I recently tweeted that Vivek Haldar's 10-year old post rings true today just the same. He writes about the levels of Emacs proficiency. All 6 levels are insightful in their own right, but for the sake of this post, let's quote an extract from level 4. Shell inside Emacs:

"And then, you learned about it: M-x shell.

It was all just text. Why did you need another application for it? Why should only the shell prompt be editable? Why can’t I move my cursor up a few lines to where the last command spewed out its results? All these problems simply disappear when your shell (or shells) simply becomes another Emacs buffer, upon which all of the text manipulation power of Emacs can be brought to bear."

In other words, we aren't merely removing shell restrictions, but opening up possibilities…
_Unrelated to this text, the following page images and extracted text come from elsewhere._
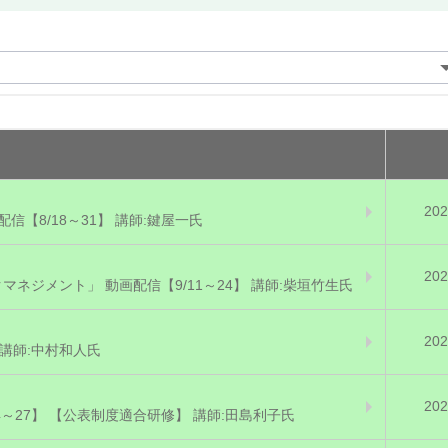
202
信【8/18～31】 講師:鍵屋一氏
202
ジメント」 動画配信【9/11～24】 講師:柴垣竹生氏
202
 講師:中村和人氏
202
4～27】 【公表制度適合研修】 講師:田島利子氏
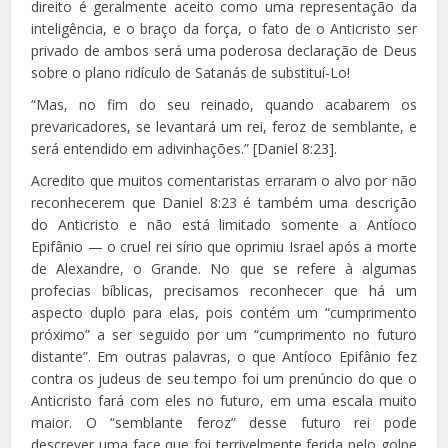
direito é geralmente aceito como uma representação da
inteligência, e o braço da força, o fato de o Anticristo ser
privado de ambos será uma poderosa declaração de Deus
sobre o plano ridículo de Satanás de substituí-Lo!
“Mas, no fim do seu reinado, quando acabarem os
prevaricadores, se levantará um rei, feroz de semblante, e
será entendido em adivinhações.” [Daniel 8:23].
Acredito que muitos comentaristas erraram o alvo por não
reconhecerem que Daniel 8:23 é também uma descrição
do Anticristo e não está limitado somente a Antíoco
Epifânio — o cruel rei sírio que oprimiu Israel após a morte
de Alexandre, o Grande. No que se refere à algumas
profecias bíblicas, precisamos reconhecer que há um
aspecto duplo para elas, pois contém um “cumprimento
próximo” a ser seguido por um “cumprimento no futuro
distante”. Em outras palavras, o que Antíoco Epifânio fez
contra os judeus de seu tempo foi um prenúncio do que o
Anticristo fará com eles no futuro, em uma escala muito
maior. O “semblante feroz” desse futuro rei pode
descrever uma face que foi terrivelmente ferida pelo golpe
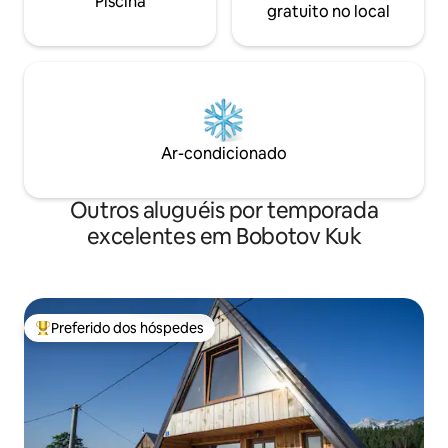
Piscina
gratuito no local
Ar-condicionado
Outros aluguéis por temporada
excelentes em Bobotov Kuk
Preferido dos hóspedes
Entre os melhores preferidos dos hóspedes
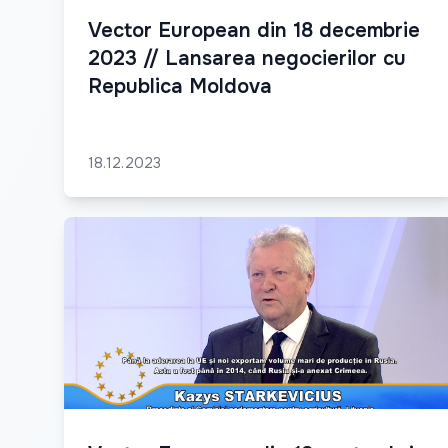
Vector European din 18 decembrie
2023 // Lansarea negocierilor cu
Republica Moldova
18.12.2023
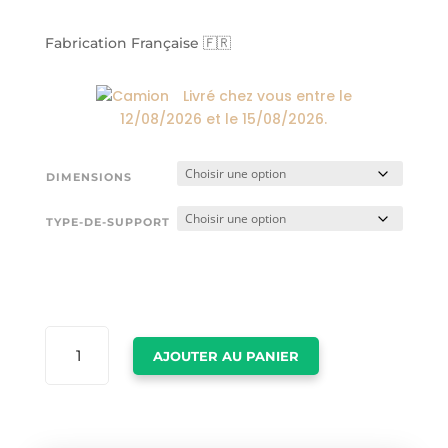
24,00€
à
Fabrication Française 🇫🇷
174,00€
Livré chez vous entre le
12/08/2026
et le
15/08/2026
.
DIMENSIONS
TYPE-DE-SUPPORT
QUANTITÉ
AJOUTER AU PANIER
DE
LOS
ANGELES
VINTAGE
Take Emacs eshell looping, for example. I use it so infrequently, I could never remember eshell's syntax. I would refer back to EmacsWiki's Eshell For Loop or Mastering Emacs's Mastering Eshell comments for a reminder. It finally dawned on me. I don't need to internalize this eshell syntax. I have YASnippet available like any other buffer. I could just type "for" and let YASnippet do the rest for me.

yas-for.gif

All I need is a tiny YASnippet:

#name : Eshell for loop
#key : for
# --
for f in ${1:*} { ${2:echo} "$f"; $3} $0

Want a gentle and succinct YASnippet intro? Check out Jake's YASnippet introduction video.

updated:

If you're a shell-mode user, YASnippet would have you covered in your favorite shell. The expansion snippet can be modified to a Bash equivalent, giving us the same benefit. We type "for" and let YASnippet expand and hop over arguments. Here's a Bash equivalent emphasizing the hopping a little more:

yasbash.gif

#name : bash for loop
#key : for
# --
for f in ${1:*}; do ${2:echo} $f; done $0

ps. Looks like vterm, term, or ansi-term work too. See Shane Mulligan's post: Use YASnippets in term and vterm in emacs.